O “Revoga +” aprovado em Conselho de Ministros, medida que tinha sido noticiada pela agência Lusa a 30 de janeiro – insere-se, como se disse, no programa “Simplex +” e visa, como explicou aos jornalistas o Secretário de Estado da Presidência do Conselho de Ministros a “limpeza do ordenamento jurídico e a despoluição normativa”.
É de recordar que as autoridades europeias estão a realizar dois estudos para avaliarem o impacto do Simplex na Administração Pública e na Economia. E, se o resultado for positivo, Bruxelas poderá vir a aplicar este programa nos outros países da UE.
Para revogar os 2.270 diplomas que estão ultrapassados pelo tempo e já não fazem sentido, dos anos 1975 a 1980, o decreto-lei aprovado pelo Conselho de Ministros declara a não vigência de 1.449 diplomas, cuja limpeza pode ser efetuada diretamente pelo Governo.
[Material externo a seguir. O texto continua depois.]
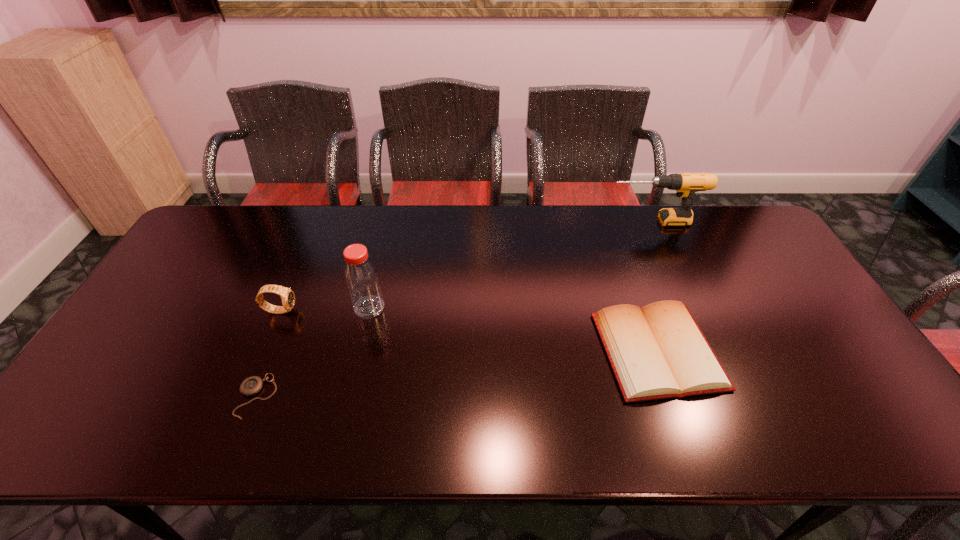
This screenshot has height=540, width=960. Identify the location of vacant space situated 0.090m on the front of the second shortest object. (688, 441).

Locate an element on the screen. free space located 0.070m on the right of the shortest object is located at coordinates (303, 396).

You are a GUI agent. You are given a task and a screenshot of the screen. Output one action in this format:
    pyautogui.click(x=<x>, y=<y>)
    Task: Click on the object located at the far edge
    
    Given the screenshot: What is the action you would take?
    pyautogui.click(x=686, y=184)

Locate an element on the screen. The width and height of the screenshot is (960, 540). object that is at the near edge is located at coordinates (252, 385).

Where is `free space at the far edge of the desktop`? This screenshot has height=540, width=960. free space at the far edge of the desktop is located at coordinates coord(351,206).

Where is `blank space at the near edge of the desktop`? Image resolution: width=960 pixels, height=540 pixels. blank space at the near edge of the desktop is located at coordinates (341, 431).

The height and width of the screenshot is (540, 960). Find the location of `free space at the left edge`. free space at the left edge is located at coordinates (136, 406).

Image resolution: width=960 pixels, height=540 pixels. In order to click on free space at the right edge of the desktop in this screenshot , I will do `click(819, 408)`.

Where is `vacant space at the far left corner of the desktop`? vacant space at the far left corner of the desktop is located at coordinates (252, 220).

This screenshot has height=540, width=960. In the image, there is a desktop. Identify the location of free space at the far right corner. (739, 249).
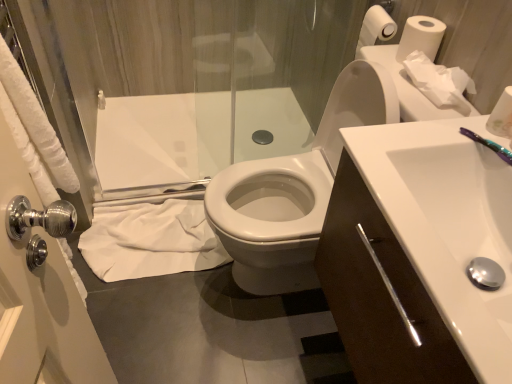
Find the location of a particular element. This screenshot has width=512, height=384. white matte toilet paper at upper right, the 4th toilet paper positioned from the back is located at coordinates (501, 115).

Measure the distance between white matte toilet paper at upper right, acting as the first toilet paper starting from the bottom, and camera.

A distance of 32.99 inches exists between white matte toilet paper at upper right, acting as the first toilet paper starting from the bottom, and camera.

Find the location of a particular element. white matte toilet paper at upper right, which is counted as the 3th toilet paper, starting from the bottom is located at coordinates (420, 37).

What do you see at coordinates (183, 82) in the screenshot? I see `transparent glass shower door at upper left` at bounding box center [183, 82].

What do you see at coordinates (448, 223) in the screenshot? I see `white glossy sink at center right` at bounding box center [448, 223].

Measure the distance between purple plastic toothbrush at upper right and camera.

The distance of purple plastic toothbrush at upper right from camera is 32.97 inches.

The height and width of the screenshot is (384, 512). I want to click on white matte toilet paper at upper right, positioned as the 4th toilet paper in top-to-bottom order, so click(x=501, y=115).

In the scene shown: Is purple plastic toothbrush at upper right facing away from white matte toilet paper at upper right, which is the 2th toilet paper in top-to-bottom order?

purple plastic toothbrush at upper right is not turned away from white matte toilet paper at upper right, which is the 2th toilet paper in top-to-bottom order.

Which object is positioned more to the right, purple plastic toothbrush at upper right or white matte toilet paper at upper right, which is the 2th toilet paper in top-to-bottom order?

Positioned to the right is purple plastic toothbrush at upper right.

From a real-world perspective, is purple plastic toothbrush at upper right below white matte toilet paper at upper right, which is counted as the 3th toilet paper, starting from the bottom?

Indeed, from a real-world perspective, purple plastic toothbrush at upper right is positioned beneath white matte toilet paper at upper right, which is counted as the 3th toilet paper, starting from the bottom.

Based on the photo, is the depth of purple plastic toothbrush at upper right less than that of white matte toilet paper at upper right, the third toilet paper positioned from the front?

That is True.

Can you confirm if white glossy sink at center right is bigger than transparent glass shower door at upper left?

Incorrect, white glossy sink at center right is not larger than transparent glass shower door at upper left.

Does point (454, 169) come in front of point (154, 124)?

Yes, it is.

Is white glossy sink at center right looking in the opposite direction of transparent glass shower door at upper left?

No, white glossy sink at center right is not facing the opposite direction of transparent glass shower door at upper left.

Is white glossy sink at center right far away from transparent glass shower door at upper left?

white glossy sink at center right is positioned a significant distance from transparent glass shower door at upper left.

From a real-world perspective, is white glossy toilet at center physically located above or below silver metallic screen door at left?

white glossy toilet at center is situated lower than silver metallic screen door at left in the real world.

Does white glossy toilet at center have a larger size compared to silver metallic screen door at left?

Yes.

Considering the relative sizes of white glossy toilet at center and silver metallic screen door at left in the image provided, is white glossy toilet at center taller than silver metallic screen door at left?

Yes, white glossy toilet at center is taller than silver metallic screen door at left.

From the image's perspective, is white glossy toilet at center located above or below silver metallic screen door at left?

From the image's perspective, white glossy toilet at center appears below silver metallic screen door at left.

Is white paper tissue at upper right, which appears as the 2th toilet paper when ordered from the bottom, located outside white matte toilet paper at upper right, positioned as the 4th toilet paper in top-to-bottom order?

white paper tissue at upper right, which appears as the 2th toilet paper when ordered from the bottom, is positioned outside white matte toilet paper at upper right, positioned as the 4th toilet paper in top-to-bottom order.

Which is in front, point (416, 50) or point (506, 106)?

The point (506, 106) is closer.

Is white paper tissue at upper right, the second toilet paper positioned from the front, wider than white matte toilet paper at upper right, acting as the first toilet paper starting from the bottom?

Correct, the width of white paper tissue at upper right, the second toilet paper positioned from the front, exceeds that of white matte toilet paper at upper right, acting as the first toilet paper starting from the bottom.

Considering the sizes of white paper tissue at upper right, the second toilet paper positioned from the front, and white matte toilet paper at upper right, acting as the first toilet paper starting from the bottom, in the image, is white paper tissue at upper right, the second toilet paper positioned from the front, bigger or smaller than white matte toilet paper at upper right, acting as the first toilet paper starting from the bottom,?

Considering their sizes, white paper tissue at upper right, the second toilet paper positioned from the front, takes up more space than white matte toilet paper at upper right, acting as the first toilet paper starting from the bottom.

Which is less distant, (425, 34) or (449, 101)?

Positioned in front is point (449, 101).

From the image's perspective, which toilet paper is the 1st one below the white matte toilet paper at upper right, which ranks as the 2th toilet paper in back-to-front order? Please provide its 2D coordinates.

[(439, 82)]

Can white paper tissue at upper right, the second toilet paper positioned from the front, be found inside white matte toilet paper at upper right, which is counted as the 3th toilet paper, starting from the bottom?

No, white paper tissue at upper right, the second toilet paper positioned from the front, is located outside of white matte toilet paper at upper right, which is counted as the 3th toilet paper, starting from the bottom.

From the image's perspective, who appears lower, silver metallic screen door at left or white cloth at lower left?

white cloth at lower left, from the image's perspective.

Is silver metallic screen door at left in front of or behind white cloth at lower left in the image?

Clearly, silver metallic screen door at left is in front of white cloth at lower left.

Can you confirm if silver metallic screen door at left is positioned to the left of white cloth at lower left?

Yes.

Considering the positions of points (22, 141) and (150, 265), is point (22, 141) closer to camera compared to point (150, 265)?

That is True.

The image size is (512, 384). What are the coordinates of `toothbrush in front of the white matte toilet paper at upper right, arranged as the first toilet paper when viewed from the front` in the screenshot? It's located at (489, 145).

Which object is closer to the camera taking this photo, purple plastic toothbrush at upper right or white matte toilet paper at upper right, acting as the first toilet paper starting from the bottom?

purple plastic toothbrush at upper right is more forward.

Which object is wider, purple plastic toothbrush at upper right or white matte toilet paper at upper right, acting as the first toilet paper starting from the bottom?

white matte toilet paper at upper right, acting as the first toilet paper starting from the bottom, is wider.

The width and height of the screenshot is (512, 384). Find the location of `toothbrush in front of the white matte toilet paper at upper right, which ranks as the 2th toilet paper in back-to-front order`. toothbrush in front of the white matte toilet paper at upper right, which ranks as the 2th toilet paper in back-to-front order is located at coordinates (489, 145).

The image size is (512, 384). In order to click on sink located above the transparent glass shower door at upper left (from a real-world perspective) in this screenshot , I will do `click(448, 223)`.

From the image, which object appears to be nearer to transparent glass shower door at upper left, purple plastic toothbrush at upper right or white glossy sink at center right?

The object closer to transparent glass shower door at upper left is white glossy sink at center right.

Considering their positions, is white glossy toilet at center positioned further to silver metallic screen door at left than white matte toilet paper at upper right, which is counted as the 3th toilet paper, starting from the bottom?

The object further to silver metallic screen door at left is white matte toilet paper at upper right, which is counted as the 3th toilet paper, starting from the bottom.

From the image, which object appears to be nearer to white matte toilet paper at upper right, the 4th toilet paper positioned from the back, white cloth at lower left or white glossy toilet at center?

white glossy toilet at center lies closer to white matte toilet paper at upper right, the 4th toilet paper positioned from the back, than the other object.

Looking at the image, which one is located closer to white matte toilet paper at upper right, arranged as the first toilet paper when viewed from the front, white glossy sink at center right or white glossy toilet at center?

Among the two, white glossy sink at center right is located nearer to white matte toilet paper at upper right, arranged as the first toilet paper when viewed from the front.

Considering their positions, is white matte toilet paper at upper right, the third toilet paper positioned from the front, positioned closer to white paper tissue at upper right, the second toilet paper positioned from the front, than white matte toilet paper at upper right, acting as the first toilet paper starting from the bottom?

white matte toilet paper at upper right, the third toilet paper positioned from the front, is positioned closer to the anchor white paper tissue at upper right, the second toilet paper positioned from the front.

Considering their positions, is purple plastic toothbrush at upper right positioned further to white glossy toilet at center than silver metallic screen door at left?

silver metallic screen door at left lies further to white glossy toilet at center than the other object.

Considering their positions, is white paper roll at upper right, arranged as the first toilet paper when viewed from the top, positioned closer to purple plastic toothbrush at upper right than white matte toilet paper at upper right, which is counted as the 3th toilet paper, starting from the bottom?

The object closer to purple plastic toothbrush at upper right is white matte toilet paper at upper right, which is counted as the 3th toilet paper, starting from the bottom.

From the image, which object appears to be nearer to white paper tissue at upper right, positioned as the 3th toilet paper in back-to-front order, transparent glass shower door at upper left or silver metallic screen door at left?

silver metallic screen door at left lies closer to white paper tissue at upper right, positioned as the 3th toilet paper in back-to-front order, than the other object.

Identify the location of shower door between silver metallic screen door at left and white paper tissue at upper right, which appears as the 2th toilet paper when ordered from the bottom, in the horizontal direction. (183, 82).

Identify the location of toothbrush between white paper roll at upper right, which is the first toilet paper from back to front, and white glossy toilet at center in the up-down direction. (489, 145).

You are a GUI agent. You are given a task and a screenshot of the screen. Output one action in this format:
    pyautogui.click(x=<x>, y=<y>)
    Task: Click on the toilet between white glossy sink at center right and white paper tissue at upper right, the second toilet paper positioned from the front, from front to back
    The image size is (512, 384).
    Given the screenshot: What is the action you would take?
    pyautogui.click(x=293, y=190)

Where is `toilet paper located between silver metallic screen door at left and white matte toilet paper at upper right, which is the 2th toilet paper in top-to-bottom order, in the left-right direction`? toilet paper located between silver metallic screen door at left and white matte toilet paper at upper right, which is the 2th toilet paper in top-to-bottom order, in the left-right direction is located at coordinates (376, 26).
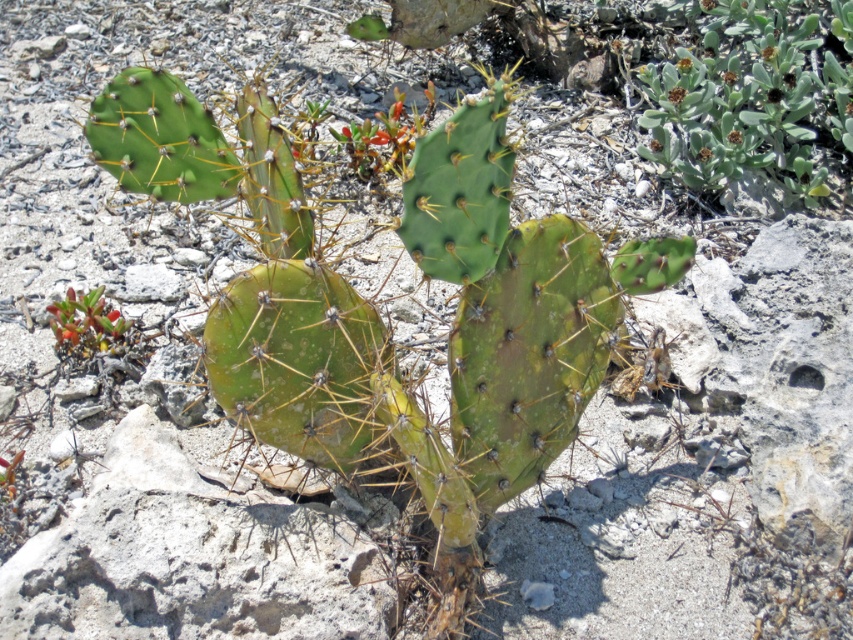
Between point (505, 349) and point (401, 104), which one is positioned in front?

Positioned in front is point (505, 349).

Who is higher up, green spiny cactus at center or smooth orange flower at center?

smooth orange flower at center is above.

Who is more forward, (x=328, y=432) or (x=405, y=156)?

Point (x=328, y=432) is more forward.

Identify the location of green spiny cactus at center. (375, 312).

Can you confirm if smooth orange flower at center is positioned to the right of green succulent at lower left?

Correct, you'll find smooth orange flower at center to the right of green succulent at lower left.

Does point (430, 100) come closer to viewer compared to point (71, 296)?

No, (430, 100) is further to viewer.

Is point (372, 140) positioned before point (86, 305)?

No, it is behind (86, 305).

The image size is (853, 640). What are the coordinates of `smooth orange flower at center` in the screenshot? It's located at (386, 136).

Where is `green spiny cactus at center`? green spiny cactus at center is located at coordinates (375, 312).

Can you confirm if green spiny cactus at center is thinner than green fuzzy plant at upper right?

Incorrect, green spiny cactus at center's width is not less than green fuzzy plant at upper right's.

Between point (502, 472) and point (851, 12), which one is positioned behind?

The point (851, 12) is behind.

The height and width of the screenshot is (640, 853). I want to click on green spiny cactus at center, so click(x=375, y=312).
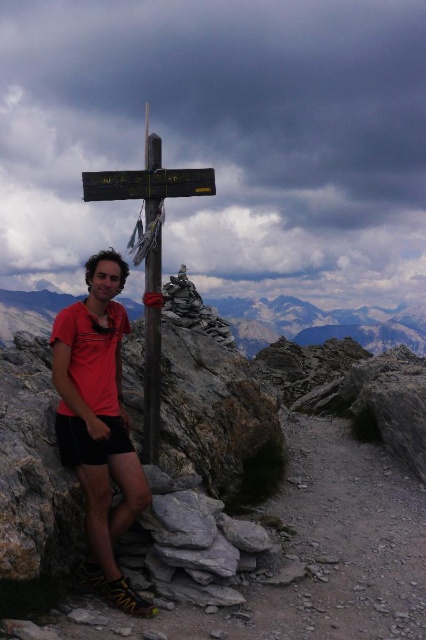
You are a photographer aiming to capture both the matte red shirt at center and the rocky mountain at center in a single frame. Based on their sizes, which object should you focus on to ensure both are clearly visible in the photo?

The matte red shirt at center is smaller than the rocky mountain at center, so focusing on the rocky mountain at center would allow both to be visible as the mountain occupies more space in the frame.

You are a hiker who wants to place a small flag on the highest point between the rocky mountain at center and the wooden pole at center. Which object should you choose?

The wooden pole at center is higher than the rocky mountain at center, so you should place the flag on the wooden pole at center.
Porém, para o caso dos 821 diplomas cuja limpeza é da responsabilidade da Assembleia da República, o Conselho de Ministros submeteu-lhe uma proposta de lei na qual proclama a não vigência dos referidos diplomas.
Tiago Antunes deu ainda conta da “vantagem adicional” que se prende com o facto de, no Diário da República Eletrónico, estes decretos passarem “a ter uma etiqueta que diz revogado”, deixando assim de haver dúvidas para quem consulta a legislação.
E como a melhor forma de explicar esta limpeza é permitir visualiza-la, o Secretário de Estado detalhou que estes diplomas revogados correspondem 5200 páginas do Diário da República, que se fossem alinhadas atingiriam uma distância de mais de um quilómetro e que pesariam, quando impressas, 27 quilogramas.
O Governo comprometeu-se a prosseguir com esta limpeza do ordenamento jurídico, anunciado iniciativas semelhantes para diplomas posteriores ao do período que agora esteve em causa.
O levantamento dos decretos-leis a eliminar tem vindo a ser feito, de acordo com o Governo, “ao longo de vários meses, por uma equipa especializada e exclusivamente dedicada a tal tarefa, no âmbito do Centro de Competências Jurídicas do Estado”.
Diga-se, em abono da verdade, que já os governos de José Sócrates tinham dado conta do problema e já esse antigo chefe de Governo anunciou essa tarefa, que não teve seguimento mercê da mudança de bússola e do ambiente troikano.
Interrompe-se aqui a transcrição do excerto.